## EXERCISE REQUIREMENTS
Each line from the one holding "1977, 1990: 0.0065 -> 0.005" through the final line of the data below is to be given again exactly, and no other line is to appear.

Version difference data:
□ □ □
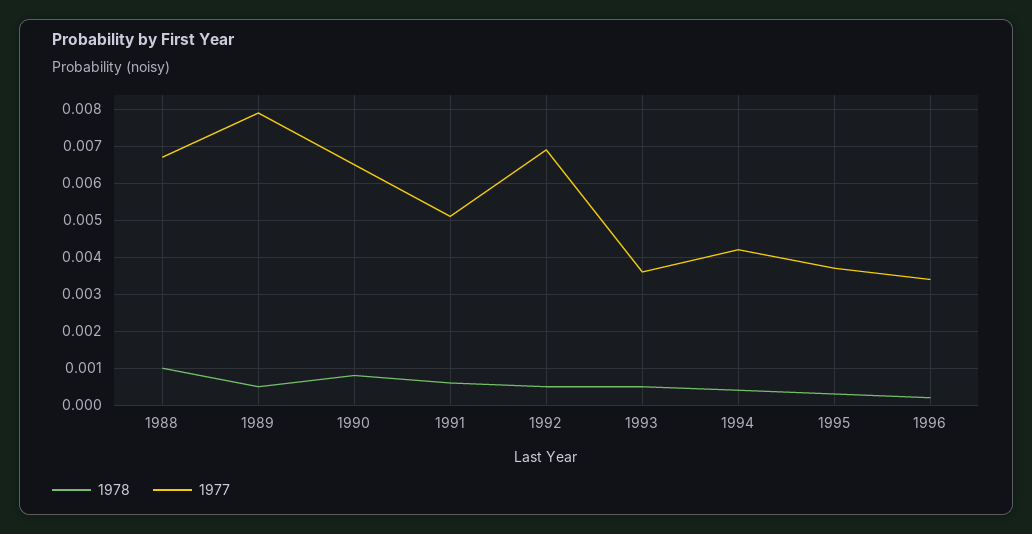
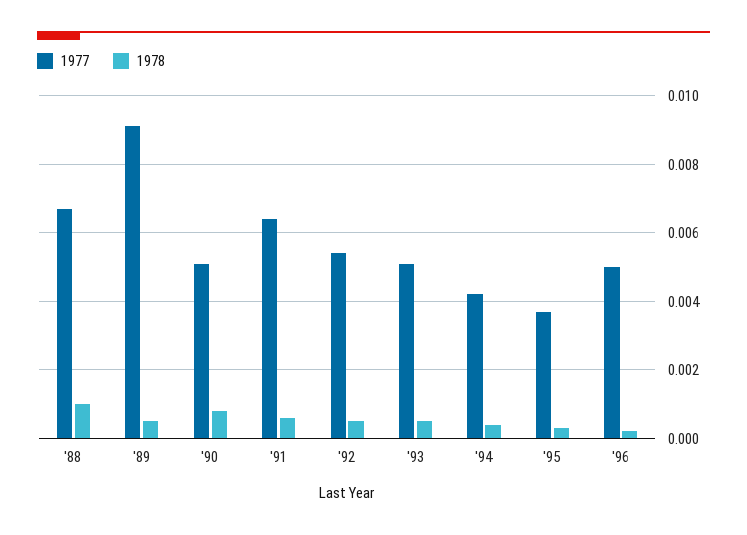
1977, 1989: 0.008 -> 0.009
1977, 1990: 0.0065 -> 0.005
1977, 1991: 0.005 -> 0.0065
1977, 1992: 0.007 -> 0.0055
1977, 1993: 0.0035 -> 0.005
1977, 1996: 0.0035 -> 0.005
□ □ □
## WRITTEN SOLUTION
1977, 1990: 0.0065 -> 0.005
1977, 1991: 0.005 -> 0.0065
1977, 1992: 0.007 -> 0.0055
1977, 1993: 0.0035 -> 0.005
1977, 1996: 0.0035 -> 0.005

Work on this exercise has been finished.